É verdade que a estratégia de ocupação territorial da polícia tem efeitos colaterais. A pacificação das favelas do Rio levou ao aumento da violência em cidades vizinhas, da Baixada Fluminense. A ocupação de um polo de venda e consumo de drogas no centro de São Paulo, conhecido como Cracolândia, fez o tráfico migrar para hotéis e prédios residenciais nos arredores. Mas, apesar de péssima para os moradores, a migração do tráfico para dentro de apartamentos é considerada uma das causas da redução na violência em Nova York, nos Estados Unidos."Os mercados ao ar livre de entorpecentes são áreas de conflito, pontos quentes de violência" afirma Franklin Zimring, professor de criminologia na Universidade da Califórnia em Berkeley. "Tirar o comércio do tráfico das ruas fez o índice de assassinatos relacionados a drogas cair mais de 90%, entre 1990 e 2009.

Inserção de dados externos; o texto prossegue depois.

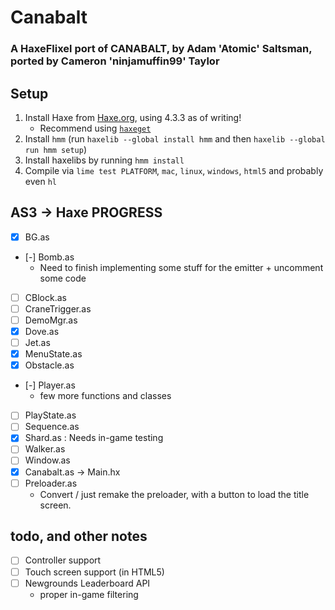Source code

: # Canabalt
### A HaxeFlixel port of CANABALT, by Adam 'Atomic' Saltsman, ported by Cameron 'ninjamuffin99' Taylor

## Setup

1. Install Haxe from [Haxe.org](https://haxe.org), using 4.3.3 as of writing!
    - Recommend using [`haxeget`](https://github.com/l0go/haxeget)
2. Install `hmm` (run `haxelib --global install hmm` and then `haxelib --global run hmm setup`)
3. Install haxelibs by running `hmm install`
4. Compile via `lime test PLATFORM`, `mac`, `linux`, `windows`, `html5` and probably even `hl` 


## AS3 -> Haxe PROGRESS

- [X] BG.as
- [-] Bomb.as
    - Need to finish implementing some stuff for the emitter + uncomment some code
- [ ] CBlock.as
- [ ] CraneTrigger.as
- [ ] DemoMgr.as
- [X] Dove.as
- [ ] Jet.as
- [X] MenuState.as
- [X] Obstacle.as
- [-] Player.as
    - few more functions and classes
- [ ] PlayState.as
- [ ] Sequence.as
- [X] Shard.as : Needs in-game testing
- [ ] Walker.as
- [ ] Window.as
- [X] Canabalt.as -> Main.hx
- [ ] Preloader.as 
    - Convert / just remake the preloader, with a button to load the title screen.

## todo, and other notes
- [ ] Controller support
- [ ] Touch screen support (in HTML5)
- [ ] Newgrounds Leaderboard API
    - proper in-game filtering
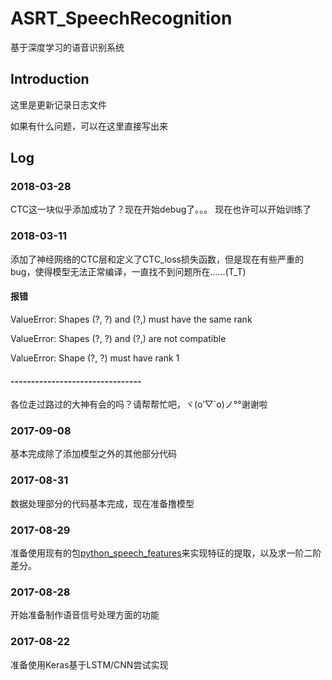 # ASRT_SpeechRecognition
基于深度学习的语音识别系统

## Introduction

这里是更新记录日志文件

如果有什么问题，可以在这里直接写出来

## Log
### 2018-03-28
CTC这一块似乎添加成功了？现在开始debug了。。。
现在也许可以开始训练了
### 2018-03-11
添加了神经网络的CTC层和定义了CTC_loss损失函数，但是现在有些严重的bug，使得模型无法正常编译，一直找不到问题所在......(T_T)
#### 报错 
ValueError: Shapes (?, ?) and (?,) must have the same rank

ValueError: Shapes (?, ?) and (?,) are not compatible

ValueError: Shape (?, ?) must have rank 1
#### --------------------------------
各位走过路过的大神有会的吗？请帮帮忙吧，ヾ(o′▽`o)ノ°°谢谢啦
### 2017-09-08
基本完成除了添加模型之外的其他部分代码
### 2017-08-31
数据处理部分的代码基本完成，现在准备撸模型
### 2017-08-29
准备使用现有的包[python_speech_features](https://github.com/jameslyons/python_speech_features)来实现特征的提取，以及求一阶二阶差分。
### 2017-08-28
开始准备制作语音信号处理方面的功能
### 2017-08-22
准备使用Keras基于LSTM/CNN尝试实现

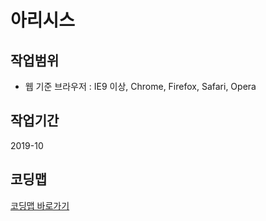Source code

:# 아리시스

## 작업범위

- 웹 기준 브라우저 : IE9 이상, Chrome, Firefox, Safari, Opera

## 작업기간

2019-10

## 코딩맵

[코딩맵 바로가기](https://purymaster.github.io/arisys/codingmap.html)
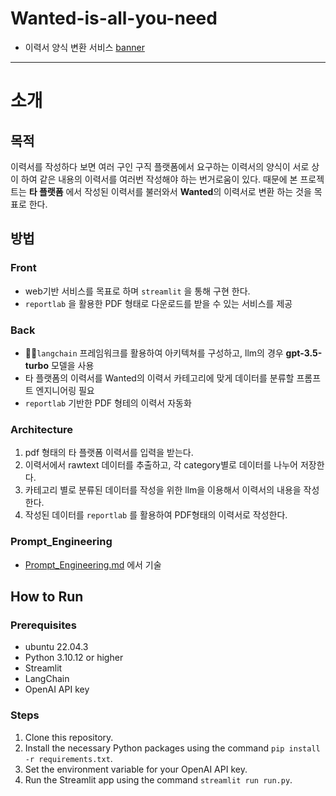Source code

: # Wanted-is-all-you-need
 - 이력서 양식 변환 서비스
[banner](https://github.com/ETTE154/Wanted-is-all-you-need/blob/main/BDIA_Benner.png)

***
# 소개

## 목적
  이력서를 작성하다 보면 여러 구인 구직 플랫폼에서 요구하는 이력서의 양식이 서로 상이 하여 같은 내용의 이력서를 여러번 작성해야 하는 번거로움이 있다. 때문에 본 프로젝트는 **타 플랫폼** 에서 작성된 이력서를 불러와서 **Wanted**의 이력서로 변환 하는 것을 목표로 한다.
 
## 방법
### Front
- web기반 서비스를 목표로 하며 `streamlit` 을 통해 구현 한다.
- `reportlab` 을 활용한 PDF 형태로 다운로드를 받을 수 있는 서비스를 제공
### Back
- 🦜️🔗`langchain` 프레임워크를 활용하여 아키텍쳐를 구성하고, llm의 경우 **gpt-3.5-turbo** 모델을 사용
- 타 플랫폼의 이력서를 Wanted의 이력서 카테고리에 맞게 데이터를 분류할 프롬프트 엔지니어링 필요
- `reportlab` 기반한 PDF 형테의 이력서 자동화 
### Architecture
1. pdf 형태의 타 플랫폼 이력서를 입력을 받는다.
2. 이력서에서 rawtext 데이터를 추출하고, 각 category별로 데이터를 나누어 저장한다.
3. 카테고리 별로 분류된 데이터를 작성을 위한 llm을 이용해서 이력서의 내용을 작성한다. 
4. 작성된 데이터를 `reportlab` 를 활용하여 PDF형태의 이력서로 작성한다.

### Prompt_Engineering
- [Prompt_Engineering.md](https://github.com/ETTE154/Wanted-is-all-you-need/blob/main/Prompt_Engineering.md) 에서 기술

## How to Run

### Prerequisites

- ubuntu 22.04.3
- Python 3.10.12 or higher
- Streamlit
- LangChain
- OpenAI API key

### Steps

1. Clone this repository.
2. Install the necessary Python packages using the command `pip install -r requirements.txt`.
3. Set the environment variable for your OpenAI API key.
4. Run the Streamlit app using the command `streamlit run run.py`.
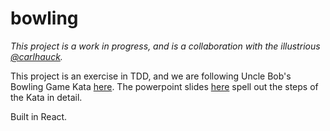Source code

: # bowling

*This project is a work in progress, and is a collaboration with the illustrious [@carlhauck](https://github.com/carlhauck).*

This project is an exercise in TDD, and we are following Uncle Bob's Bowling Game Kata [here](http://www.butunclebob.com/ArticleS.UncleBob.TheBowlingGameKata).  The powerpoint slides [here](../main/bowling-game-kata.pptx) spell out the steps of the Kata in detail.

Built in React.
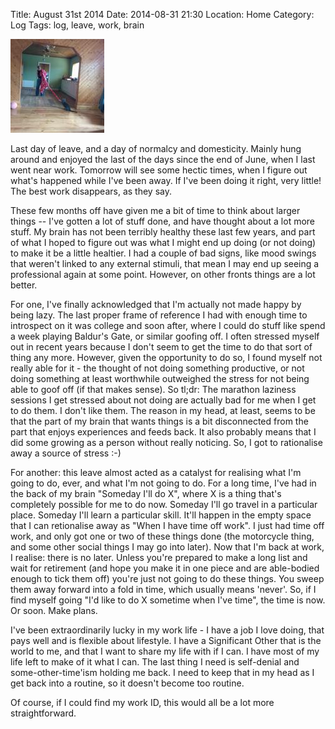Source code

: Title: August 31st 2014
Date: 2014-08-31 21:30
Location: Home
Category: Log
Tags: log, leave, work, brain

<a href="/images/20140831-gimme.jpg">![Gimme!](/images/thumbs/thumbnail_square/20140831-gimme.jpg)</a>

Last day of leave, and a day of normalcy and domesticity. Mainly hung around and enjoyed the last of the days since the end of June, when I last went near work. Tomorrow will see some hectic times, when I figure out what's happened while I've been away. If I've been doing it right, very little! The best work disappears, as they say.

These few months off have given me a bit of time to think about larger things -- I've gotten a lot of stuff done, and have thought about a lot more stuff. My brain has not been terribly healthy these last few years, and part of what I hoped to figure out was what I might end up doing (or not doing) to make it be a little healtier. I had a couple of bad signs, like mood swings that weren't linked to any external stimuli, that mean I may end up seeing a professional again at some point. However, on other fronts things are a lot better.

For one, I've finally acknowledged that I'm actually not made happy by being lazy. The last proper frame of reference I had with enough time to introspect on it was college and soon after, where I could do stuff like spend a week playing Baldur's Gate, or similar goofing off. I often stressed myself out in recent years because I don't seem to get the time to do that sort of thing any more. However, given the opportunity to do so, I found myself not really able for it - the thought of not doing something productive, or not doing something at least worthwhile outweighed the stress for not being able to goof off (if that makes sense). So tl;dr: The marathon laziness sessions I get stressed about not doing are actually bad for me when I get to do them. I don't like them. The reason in my head, at least, seems to be that the part of my brain that wants things is a bit disconnected from the part that enjoys experiences and feeds back. It also probably means that I did some growing as a person without really noticing. So, I got to rationalise away a source of stress :-)

For another: this leave almost acted as a catalyst for realising what I'm going to do, ever, and what I'm not going to do. For a long time, I've had in the back of my brain "Someday I'll do X", where X is a thing that's completely possible for me to do now. Someday I'll go travel in a particular place. Someday I'll learn a particular skill. It'll happen in the empty space that I can retionalise away as "When I have time off work". I just had time off work, and only got one or two of these things done (the motorcycle thing, and some other social things I may go into later). Now that I'm back at work, I realise: there is no later. Unless you're prepared to make a long list and wait for retirement (and hope you make it in one piece and are able-bodied enough to tick them off) you're just not going to do these things. You sweep them away forward into a fold in time, which usually means 'never'. So, if I find myself going "I'd like to do X sometime when I've time", the time is now. Or soon. Make plans.

I've been extraordinarily lucky in my work life - I have a job I love doing, that pays well and is flexible about lifestyle. I have a Significant Other that is the world to me, and that I want to share my life with if I can. I have most of my life left to make of it what I can. The last thing I need is self-denial and some-other-time'ism holding me back. I need to keep that in my head as I get back into a routine, so it doesn't become too routine.

Of course, if I could find my work ID, this would all be a lot more straightforward.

O sucesso da campanha de desarmamento em São Paulo também tem relação direta com a queda na morte de menores de 19 anos. A taxa de homicídios de jovens no Estado caiu 76,1%, entre 2000 e 2010, ante um aumento de 15,8% na média nacional. "São Paulo teve sucesso na aplicação da Lei Seca e foi o Estado que mais reduziu o número de armas de fogo", afirma Cerqueira. "Em Alagoas, o Estado com a maior taxa de homicídios, a prevalência de armas aumentou." O secretário de Segurança do Rio de Janeiro, José Mariano Beltrame, afirma que o principal problema de segurança no Estado é a grande quantidade de fuzis nas mãos de bandidos.
Seguindo fórmulas de combate à criminalidade adotadas por Rio e São Paulo, o governo federal lançou em junho o programa Brasil Mais Seguro. As ações começam por Alagoas. Há muito trabalho a fazer por lá. Constatou-se que 97% dos laudos de perícia, indispensáveis à investigação de assassinatos, estavam pendentes. Havia ainda 3 mil mandados de prisão a cumprir.
A migração da criminalidade para o interior do país não significa que a guerra esteja ganha nas metrópoles. Na semana passada, a Secretaria de Segurança Pública de São Paulo divulgou um balanço que mostra que o número de pessoas assassinadas aumentou 17% de janeiro a agosto de 2012, em relação ao mesmo período do ano passado. O número de mortos pela Rota, tropa de elite da polícia paulista, cresceu 20%. O comandante da Rota, tenente-coronel Nivaldo César Restivo, perdeu o cargo. O crescimento nos indicadores, por ora, não significa que a capital viverá uma nova epidemia de violência. Mas serve para alertar que essa doença não tem cura. A qualquer vacilo, ela recrudesce.